TASK GOAL:
Quote the entries word for word. Omit the pictures.

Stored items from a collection
------------------------------------
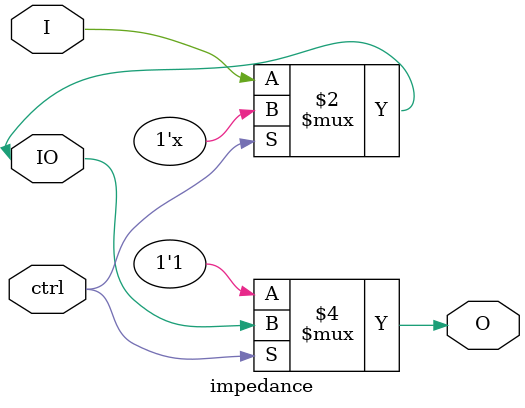
<source format=v>
/*
 * MIT License
 *
 * Copyright (c) 2018 Mario Rubio
 *
 MIT License

Copyright (c) 2015-present, Facebook, Inc.

Permission is hereby granted, free of charge, to any person obtaining a copy
of this software and associated documentation files (the "Software"), to deal
in the Software without restriction, including without limitation the rights
to use, copy, modify, merge, publish, distribute, sublicense, and/or sell
copies of the Software, and to permit persons to whom the Software is
furnished to do so, subject to the following conditions:

The above copyright notice and this permission notice shall be included in all
copies or substantial portions of the Software.

THE SOFTWARE IS PROVIDED "AS IS", WITHOUT WARRANTY OF ANY KIND, EXPRESS OR
IMPLIED, INCLUDING BUT NOT LIMITED TO THE WARRANTIES OF MERCHANTABILITY,
FITNESS FOR A PARTICULAR PURPOSE AND NONINFRINGEMENT. IN NO EVENT SHALL THE
AUTHORS OR COPYRIGHT HOLDERS BE LIABLE FOR ANY CLAIM, DAMAGES OR OTHER
LIABILITY, WHETHER IN AN ACTION OF CONTRACT, TORT OR OTHERWISE, ARISING FROM,
OUT OF OR IN CONNECTION WITH THE SOFTWARE OR THE USE OR OTHER DEALINGS IN THE
SOFTWARE.
 
 */

/*
 * Revision History:
 *     Initial:        2018/07/15        Mario Rubio
 */

`default_nettype none

module impedance (
                  inout  wire IO,
                  input  wire I,
                  input  wire ctrl,
                  output wire O
                 );

    assign IO = (ctrl == 1'b1) ? 1'bz : I;
    assign O  = (ctrl == 1'b1) ? IO   : 1'b1;

endmodule
</source>
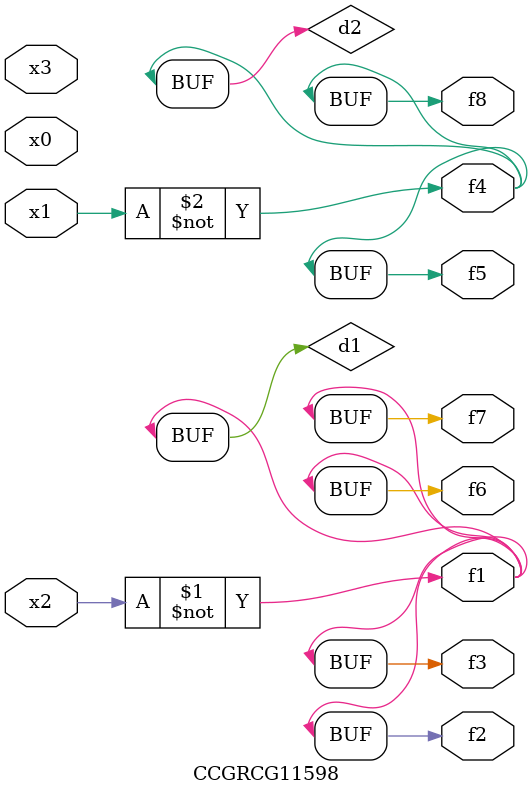
<source format=v>
module CCGRCG11598(
	input x0, x1, x2, x3,
	output f1, f2, f3, f4, f5, f6, f7, f8
);

	wire d1, d2;

	xnor (d1, x2);
	not (d2, x1);
	assign f1 = d1;
	assign f2 = d1;
	assign f3 = d1;
	assign f4 = d2;
	assign f5 = d2;
	assign f6 = d1;
	assign f7 = d1;
	assign f8 = d2;
endmodule

</source>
------------------------------------
SOLUTION TO THE PROBLEM:
<source format=v>
/*
 * MIT License
 *
 * Copyright (c) 2018 Mario Rubio
 *
 MIT License

Copyright (c) 2015-present, Facebook, Inc.

Permission is hereby granted, free of charge, to any person obtaining a copy
of this software and associated documentation files (the "Software"), to deal
in the Software without restriction, including without limitation the rights
to use, copy, modify, merge, publish, distribute, sublicense, and/or sell
copies of the Software, and to permit persons to whom the Software is
furnished to do so, subject to the following conditions:

The above copyright notice and this permission notice shall be included in all
copies or substantial portions of the Software.

THE SOFTWARE IS PROVIDED "AS IS", WITHOUT WARRANTY OF ANY KIND, EXPRESS OR
IMPLIED, INCLUDING BUT NOT LIMITED TO THE WARRANTIES OF MERCHANTABILITY,
FITNESS FOR A PARTICULAR PURPOSE AND NONINFRINGEMENT. IN NO EVENT SHALL THE
AUTHORS OR COPYRIGHT HOLDERS BE LIABLE FOR ANY CLAIM, DAMAGES OR OTHER
LIABILITY, WHETHER IN AN ACTION OF CONTRACT, TORT OR OTHERWISE, ARISING FROM,
OUT OF OR IN CONNECTION WITH THE SOFTWARE OR THE USE OR OTHER DEALINGS IN THE
SOFTWARE.
 
 */

/*
 * Revision History:
 *     Initial:        2018/07/15        Mario Rubio
 */

`default_nettype none

module impedance (
                  inout  wire IO,
                  input  wire I,
                  input  wire ctrl,
                  output wire O
                 );

    assign IO = (ctrl == 1'b1) ? 1'bz : I;
    assign O  = (ctrl == 1'b1) ? IO   : 1'b1;

endmodule
</source>
<source format=v>
module CCGRCG11598(
	input x0, x1, x2, x3,
	output f1, f2, f3, f4, f5, f6, f7, f8
);

	wire d1, d2;

	xnor (d1, x2);
	not (d2, x1);
	assign f1 = d1;
	assign f2 = d1;
	assign f3 = d1;
	assign f4 = d2;
	assign f5 = d2;
	assign f6 = d1;
	assign f7 = d1;
	assign f8 = d2;
endmodule

</source>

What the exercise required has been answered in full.